Requirement - Without any pictures, print the lines below from the one that has "Featuring NVIDIA, Infineon, GIGABYTE" through the one that has "d major deployments", exactly and nothing else.

Entries shown -
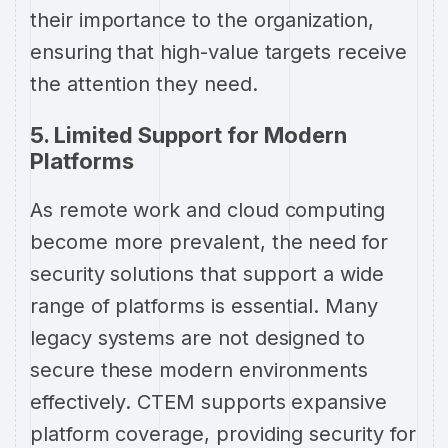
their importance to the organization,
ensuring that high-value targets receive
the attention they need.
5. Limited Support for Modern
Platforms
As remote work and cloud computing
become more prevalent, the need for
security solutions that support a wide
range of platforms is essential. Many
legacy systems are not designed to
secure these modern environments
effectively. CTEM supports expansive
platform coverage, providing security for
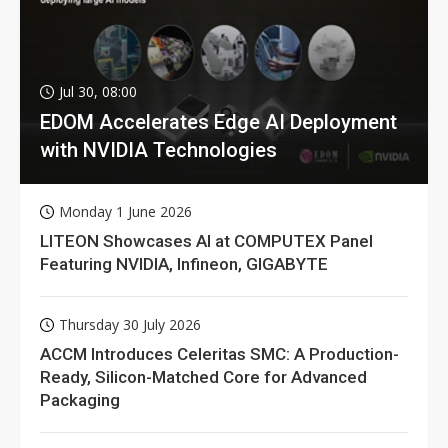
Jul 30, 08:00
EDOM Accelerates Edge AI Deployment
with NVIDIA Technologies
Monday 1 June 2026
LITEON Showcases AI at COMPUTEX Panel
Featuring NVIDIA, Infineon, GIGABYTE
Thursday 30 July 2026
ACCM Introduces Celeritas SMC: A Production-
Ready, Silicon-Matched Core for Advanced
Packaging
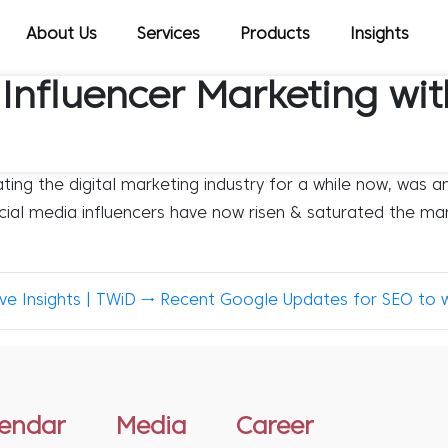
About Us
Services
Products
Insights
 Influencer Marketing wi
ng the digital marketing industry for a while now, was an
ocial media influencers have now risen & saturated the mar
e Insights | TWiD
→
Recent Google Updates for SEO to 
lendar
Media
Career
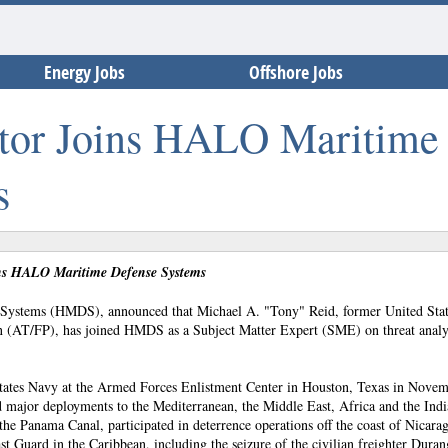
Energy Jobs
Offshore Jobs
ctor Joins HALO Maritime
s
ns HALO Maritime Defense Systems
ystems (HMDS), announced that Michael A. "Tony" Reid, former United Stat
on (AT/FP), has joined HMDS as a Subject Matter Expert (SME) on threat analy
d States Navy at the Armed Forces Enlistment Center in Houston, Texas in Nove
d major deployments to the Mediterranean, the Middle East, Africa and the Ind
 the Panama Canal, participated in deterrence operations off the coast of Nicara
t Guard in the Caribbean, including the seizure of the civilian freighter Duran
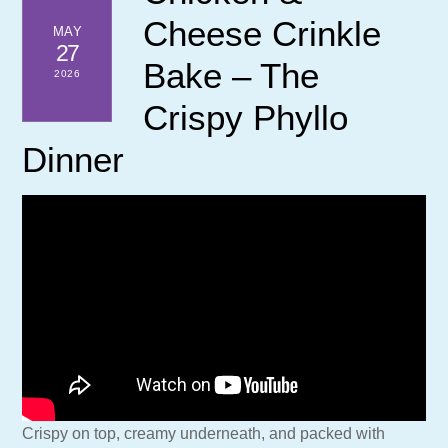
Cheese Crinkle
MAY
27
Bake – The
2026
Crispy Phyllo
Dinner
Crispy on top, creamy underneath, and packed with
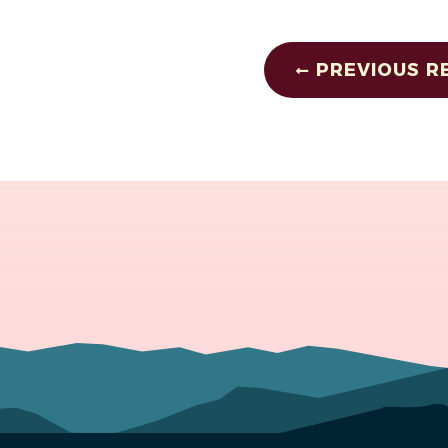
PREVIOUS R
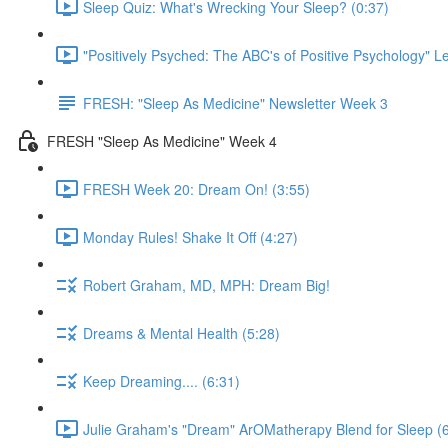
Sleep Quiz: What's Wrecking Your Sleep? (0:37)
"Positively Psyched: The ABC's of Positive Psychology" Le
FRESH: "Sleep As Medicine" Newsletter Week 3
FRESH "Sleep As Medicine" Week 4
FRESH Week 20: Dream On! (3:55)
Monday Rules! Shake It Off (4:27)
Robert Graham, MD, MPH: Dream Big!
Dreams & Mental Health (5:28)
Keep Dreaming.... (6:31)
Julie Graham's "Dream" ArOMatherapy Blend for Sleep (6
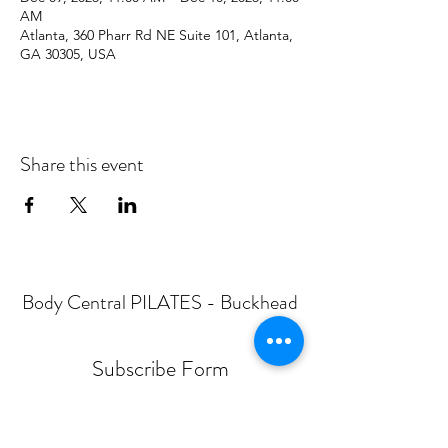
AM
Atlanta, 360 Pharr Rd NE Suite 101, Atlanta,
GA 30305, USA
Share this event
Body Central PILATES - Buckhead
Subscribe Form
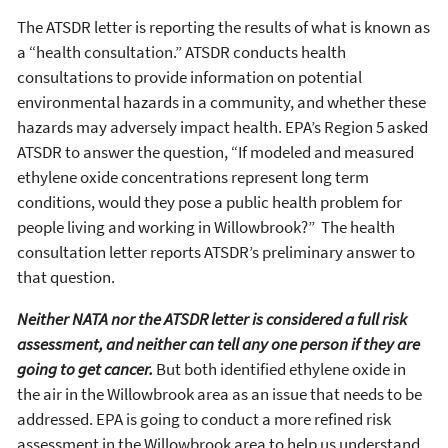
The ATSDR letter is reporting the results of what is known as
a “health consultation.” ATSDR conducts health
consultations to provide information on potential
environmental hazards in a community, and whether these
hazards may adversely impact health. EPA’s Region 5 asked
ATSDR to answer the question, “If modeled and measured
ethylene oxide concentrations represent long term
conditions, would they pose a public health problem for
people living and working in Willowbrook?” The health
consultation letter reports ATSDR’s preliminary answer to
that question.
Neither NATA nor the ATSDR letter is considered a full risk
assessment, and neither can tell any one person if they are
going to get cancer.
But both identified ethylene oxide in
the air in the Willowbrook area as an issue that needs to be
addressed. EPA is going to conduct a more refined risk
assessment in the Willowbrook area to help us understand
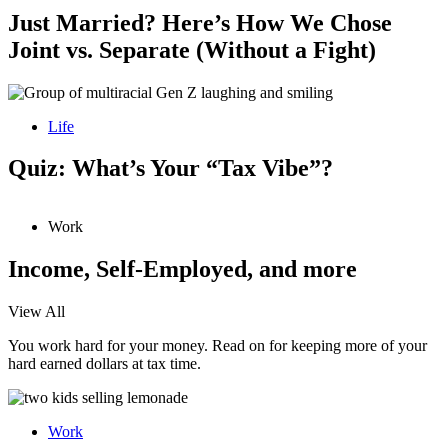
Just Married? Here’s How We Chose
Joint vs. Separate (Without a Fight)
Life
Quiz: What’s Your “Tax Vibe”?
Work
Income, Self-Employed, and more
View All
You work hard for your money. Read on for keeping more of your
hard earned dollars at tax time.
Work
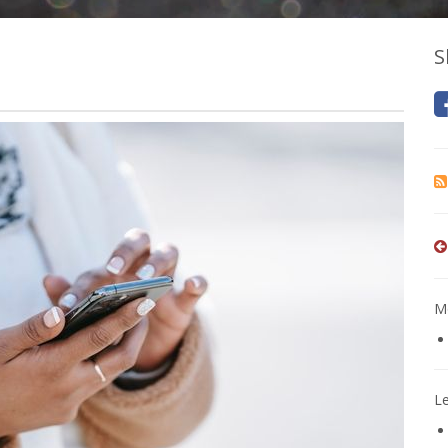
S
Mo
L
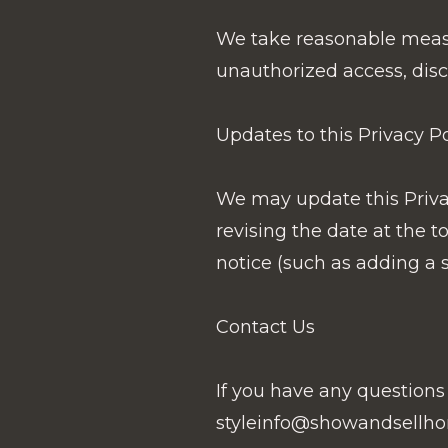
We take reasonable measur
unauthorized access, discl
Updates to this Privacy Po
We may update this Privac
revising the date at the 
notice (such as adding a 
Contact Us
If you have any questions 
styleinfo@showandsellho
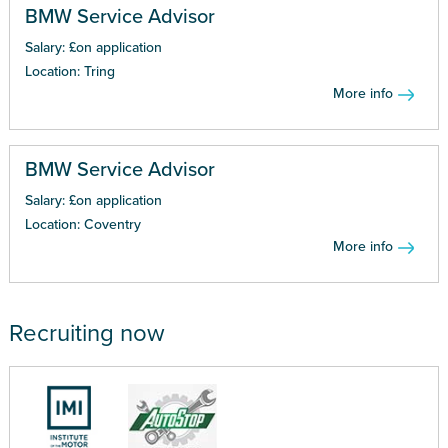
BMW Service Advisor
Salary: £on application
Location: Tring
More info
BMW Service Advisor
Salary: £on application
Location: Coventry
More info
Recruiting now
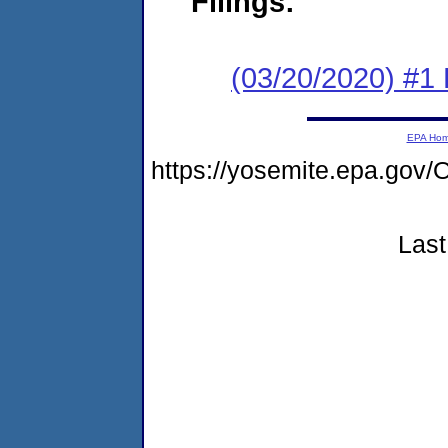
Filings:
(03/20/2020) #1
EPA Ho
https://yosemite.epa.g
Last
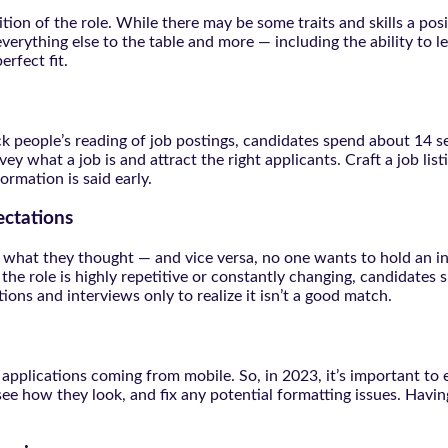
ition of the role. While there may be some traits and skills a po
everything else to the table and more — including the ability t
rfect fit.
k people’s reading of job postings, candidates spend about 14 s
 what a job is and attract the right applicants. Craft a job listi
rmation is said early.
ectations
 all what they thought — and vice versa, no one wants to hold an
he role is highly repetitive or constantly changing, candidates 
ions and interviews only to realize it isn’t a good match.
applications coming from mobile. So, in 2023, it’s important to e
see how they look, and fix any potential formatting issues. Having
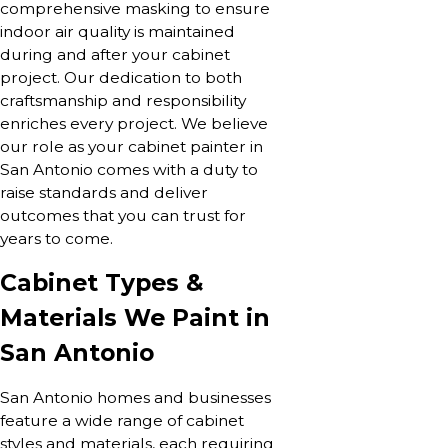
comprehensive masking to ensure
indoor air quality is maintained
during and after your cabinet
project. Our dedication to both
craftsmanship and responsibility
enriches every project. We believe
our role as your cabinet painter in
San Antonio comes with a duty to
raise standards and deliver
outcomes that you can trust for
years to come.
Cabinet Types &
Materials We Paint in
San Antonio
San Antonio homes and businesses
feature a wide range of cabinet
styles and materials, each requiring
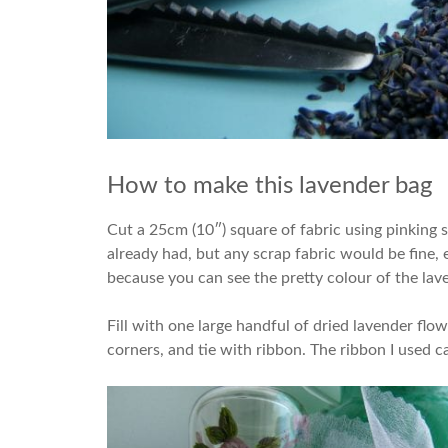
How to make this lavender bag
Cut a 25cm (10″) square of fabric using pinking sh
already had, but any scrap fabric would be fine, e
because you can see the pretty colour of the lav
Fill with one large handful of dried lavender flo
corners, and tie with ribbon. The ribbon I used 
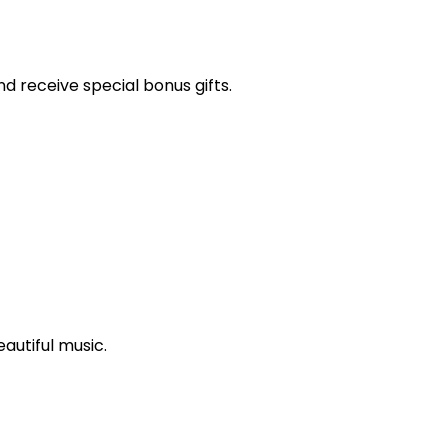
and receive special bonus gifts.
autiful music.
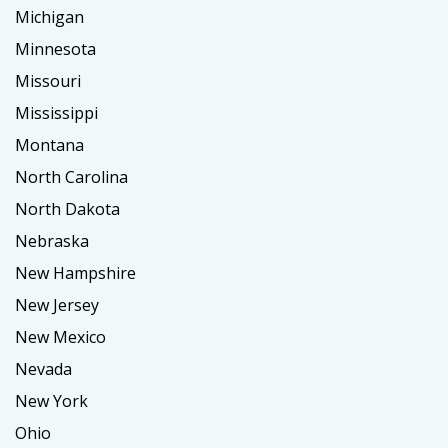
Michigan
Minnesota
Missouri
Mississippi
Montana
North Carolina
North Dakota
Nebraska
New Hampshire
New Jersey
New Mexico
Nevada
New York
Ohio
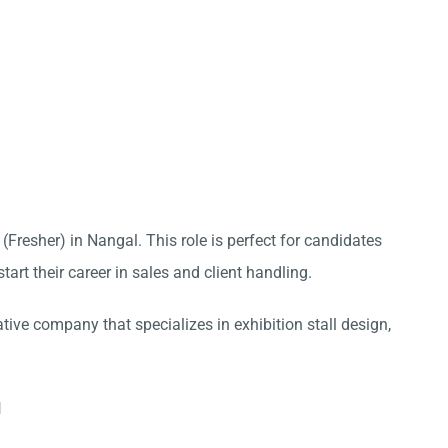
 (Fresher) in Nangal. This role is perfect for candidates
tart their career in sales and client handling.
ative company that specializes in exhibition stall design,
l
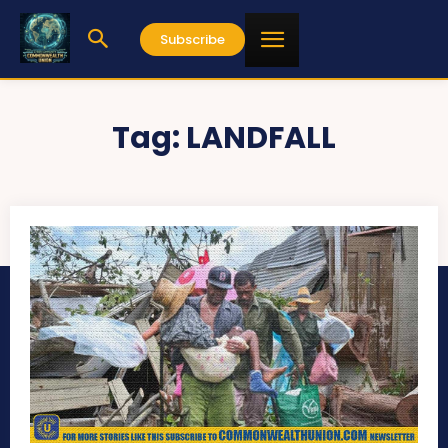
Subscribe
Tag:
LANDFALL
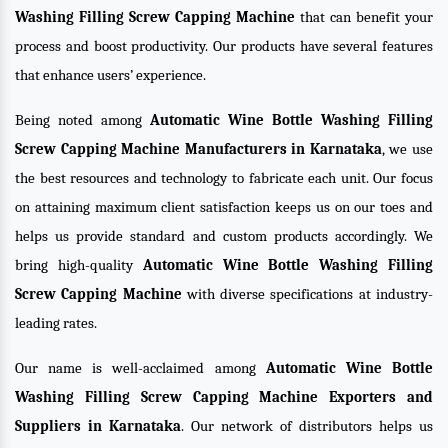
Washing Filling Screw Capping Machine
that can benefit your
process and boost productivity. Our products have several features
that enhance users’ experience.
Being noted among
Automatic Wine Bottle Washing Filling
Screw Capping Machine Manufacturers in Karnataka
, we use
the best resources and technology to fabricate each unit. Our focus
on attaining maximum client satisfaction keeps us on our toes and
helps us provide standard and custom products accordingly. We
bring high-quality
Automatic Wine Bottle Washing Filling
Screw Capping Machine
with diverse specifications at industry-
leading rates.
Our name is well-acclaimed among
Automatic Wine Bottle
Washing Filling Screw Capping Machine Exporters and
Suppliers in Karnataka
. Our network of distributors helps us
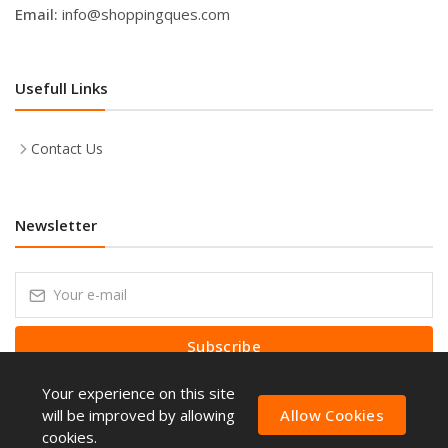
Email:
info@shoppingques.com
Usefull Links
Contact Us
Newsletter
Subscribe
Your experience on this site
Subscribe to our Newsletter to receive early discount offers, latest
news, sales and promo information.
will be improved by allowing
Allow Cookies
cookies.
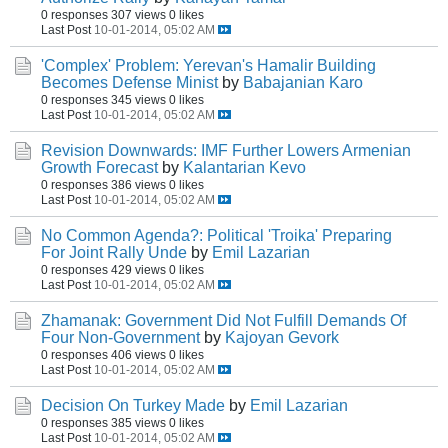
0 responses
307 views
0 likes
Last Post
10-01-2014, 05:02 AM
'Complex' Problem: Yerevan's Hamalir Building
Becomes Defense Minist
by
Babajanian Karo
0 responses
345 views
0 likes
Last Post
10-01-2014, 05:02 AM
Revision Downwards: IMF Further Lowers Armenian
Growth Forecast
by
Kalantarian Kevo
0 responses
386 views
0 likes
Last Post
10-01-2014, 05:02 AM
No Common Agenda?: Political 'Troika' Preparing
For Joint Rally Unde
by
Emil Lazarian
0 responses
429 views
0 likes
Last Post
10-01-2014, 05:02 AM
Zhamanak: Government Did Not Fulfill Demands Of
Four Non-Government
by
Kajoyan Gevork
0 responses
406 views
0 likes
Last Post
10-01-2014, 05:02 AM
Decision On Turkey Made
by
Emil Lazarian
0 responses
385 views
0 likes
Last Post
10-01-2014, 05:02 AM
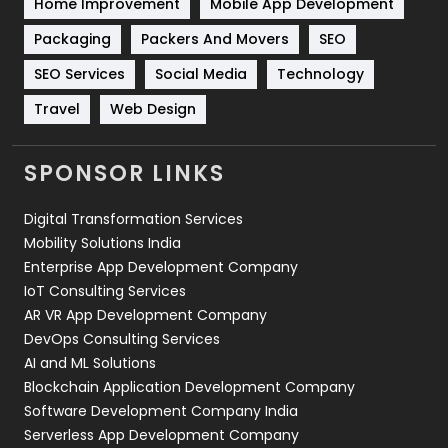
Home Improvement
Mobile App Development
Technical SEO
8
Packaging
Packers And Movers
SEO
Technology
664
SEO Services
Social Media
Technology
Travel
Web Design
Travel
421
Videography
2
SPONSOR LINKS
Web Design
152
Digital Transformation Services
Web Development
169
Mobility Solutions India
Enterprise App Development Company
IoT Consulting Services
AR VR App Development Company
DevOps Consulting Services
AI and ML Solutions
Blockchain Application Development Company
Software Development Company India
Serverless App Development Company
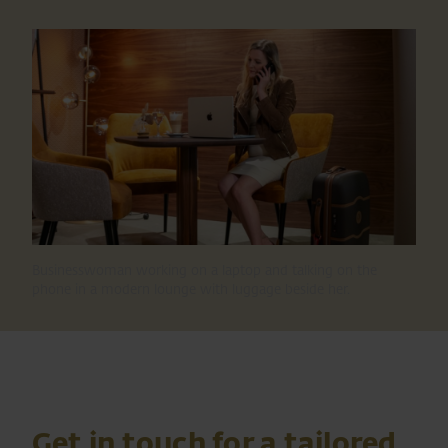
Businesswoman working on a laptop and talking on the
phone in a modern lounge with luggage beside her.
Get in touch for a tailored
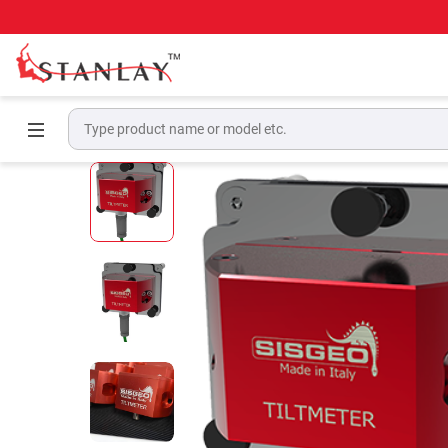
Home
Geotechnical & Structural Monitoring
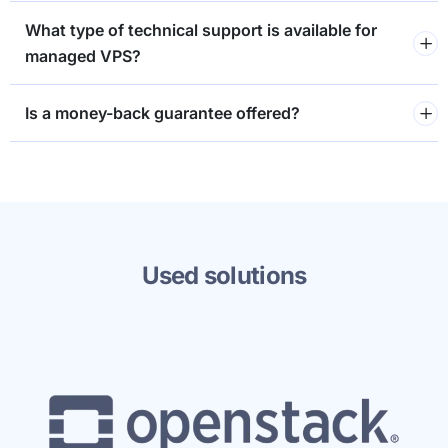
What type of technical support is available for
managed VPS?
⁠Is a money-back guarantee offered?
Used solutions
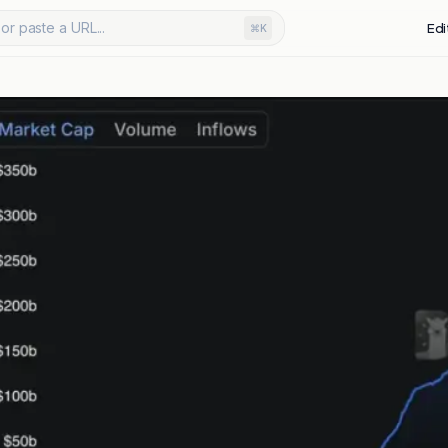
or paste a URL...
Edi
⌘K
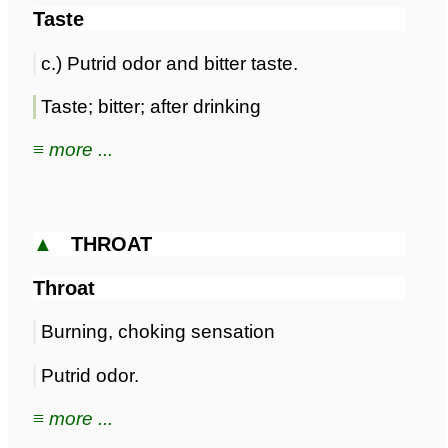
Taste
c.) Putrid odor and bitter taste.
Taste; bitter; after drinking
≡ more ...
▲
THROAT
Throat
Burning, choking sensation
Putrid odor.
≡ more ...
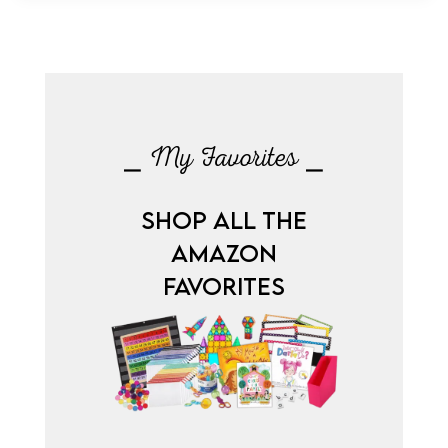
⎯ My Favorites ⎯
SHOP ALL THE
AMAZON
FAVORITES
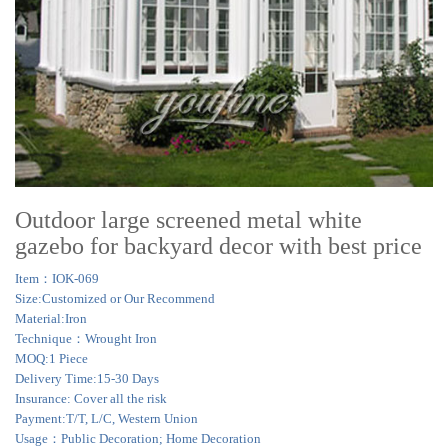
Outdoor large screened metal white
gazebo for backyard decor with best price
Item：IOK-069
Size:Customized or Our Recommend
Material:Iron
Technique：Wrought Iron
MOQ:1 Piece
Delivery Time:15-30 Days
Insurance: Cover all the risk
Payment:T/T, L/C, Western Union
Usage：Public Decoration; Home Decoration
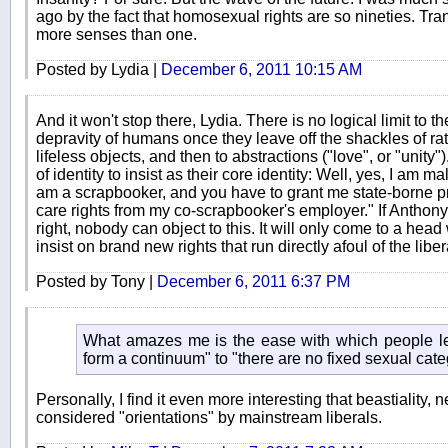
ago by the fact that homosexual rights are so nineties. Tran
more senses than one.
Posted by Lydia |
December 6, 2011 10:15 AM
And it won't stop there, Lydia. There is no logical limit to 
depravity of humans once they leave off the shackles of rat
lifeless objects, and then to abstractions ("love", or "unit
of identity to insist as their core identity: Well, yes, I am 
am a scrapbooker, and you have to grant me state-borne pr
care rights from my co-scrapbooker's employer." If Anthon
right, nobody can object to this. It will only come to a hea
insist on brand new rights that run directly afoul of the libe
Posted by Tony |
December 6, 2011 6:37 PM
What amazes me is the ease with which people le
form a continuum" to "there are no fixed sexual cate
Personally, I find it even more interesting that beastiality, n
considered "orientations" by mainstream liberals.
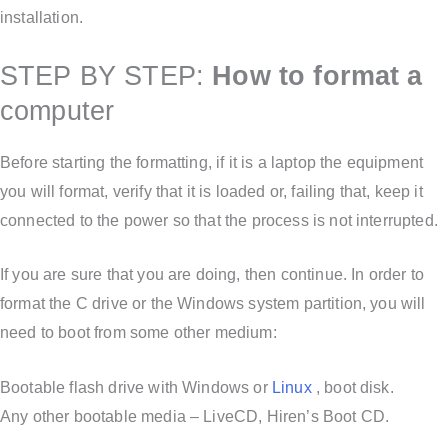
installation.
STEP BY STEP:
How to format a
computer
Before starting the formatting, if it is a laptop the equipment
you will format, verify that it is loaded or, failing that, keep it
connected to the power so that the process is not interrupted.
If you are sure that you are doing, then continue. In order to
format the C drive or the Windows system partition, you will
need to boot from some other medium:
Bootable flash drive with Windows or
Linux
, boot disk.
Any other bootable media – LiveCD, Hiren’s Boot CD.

Task output -
Featuring NVIDIA, Infineon, GIGABYTE
Thursday 30 July 2026
ACCM Introduces Celeritas SMC: A Production-
Ready, Silicon-Matched Core for Advanced
Packaging
About Us
Services
Products
Insights
 Influencer Marketing wi
ng the digital marketing industry for a while now, was an
ocial media influencers have now risen & saturated the mar
e Insights | TWiD
→
Recent Google Updates for SEO to 
lendar
Media
Career
Energy Jobs
Offshore Jobs
ctor Joins HALO Maritime
s
ns HALO Maritime Defense Systems
ystems (HMDS), announced that Michael A. "Tony" Reid, former United Stat
on (AT/FP), has joined HMDS as a Subject Matter Expert (SME) on threat analy
d States Navy at the Armed Forces Enlistment Center in Houston, Texas in Nove
d major deployments to the Mediterranean, the Middle East, Africa and the Ind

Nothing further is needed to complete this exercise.